The first changes were implemented when the September 2012 quarter index was released in October 2012. Further changes have been incorporated in subsequent quarterly releases.

Outlet samples are being refreshed to ensure the outlets visited reflect where consumers shop. The review will analyse the coverage of retailers and the mix of store-types for each item.

The review will ensure that the detailed pricing specifications used to select individual products to track for the CPI are fit-for-purpose and that a representative selection of products is priced for each CPI item. We are making use of information from the 2009/10 Household Economic Survey (HES), the Annual Enterprise Survey (AES), Statistics NZ's register of businesses (the Business Frame), and other sources including scanner data obtained from the Nielsen Company.
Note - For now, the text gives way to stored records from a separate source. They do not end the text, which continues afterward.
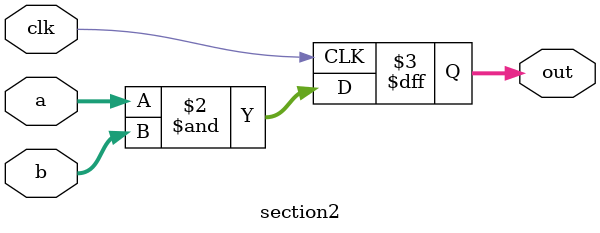
<source format=v>
module section2(
    input clk,
    input [7:0] a,
    input [7:0] b,
    output reg [7:0] out
);


always @(posedge clk) begin
    out <= a & b;
end

endmodule
</source>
The CPI retail outlet samples were last reviewed as part of the 2006 CPI review.

CPI items tracked at retail outlets have been organised into eight review groups. The outlets visited and the item pricing specifications will be reviewed for one group each quarter.

For the first review group, we looked at outlets visited for clothing, footwear, and furniture items. Around 30 of 670 retail outlets tracked for this group were replaced. The outlets visited for clothing items have been re-allocated to cover a wider range of retailers (particularly specialist and boutique clothing stores) and give greater coverage of clothing sales at sports and camping stores. Changes made to the furniture outlets were to give increased representation of new furniture retailers and those that have increased in significance since the last CPI retail outlet review.

The eight review groups are:

• clothing, footwear, and furniture • services, vehicles, and personal goods • sports and stationery • consumer electronics (annual review) • convenience stores • supermarkets: food • supermarkets: non-food • consumer electronics (annual review).

2013 CPI Advisory Committee

Statistics NZ convened a CPI advisory committee in May 2013 to undertake an independent review of the methods and practices used to compile the CPI, and to advise the Government Statistician on the CPI.

The committee's recommendations will inform the next three-yearly CPI review, which will be implemented when the September 2014 quarter CPI is released in October 2014.


3 Quarterly

Main users of the data

The CPI is used by the Reserve Bank of New Zealand to help set monetary policy and for monitoring economic performance. It is used by the government to adjust New Zealand Superannuation and unemployment benefit payments once a year, to help ensure that these payments maintain their purchasing power. Employers and employees use the CPI in wage negotiations.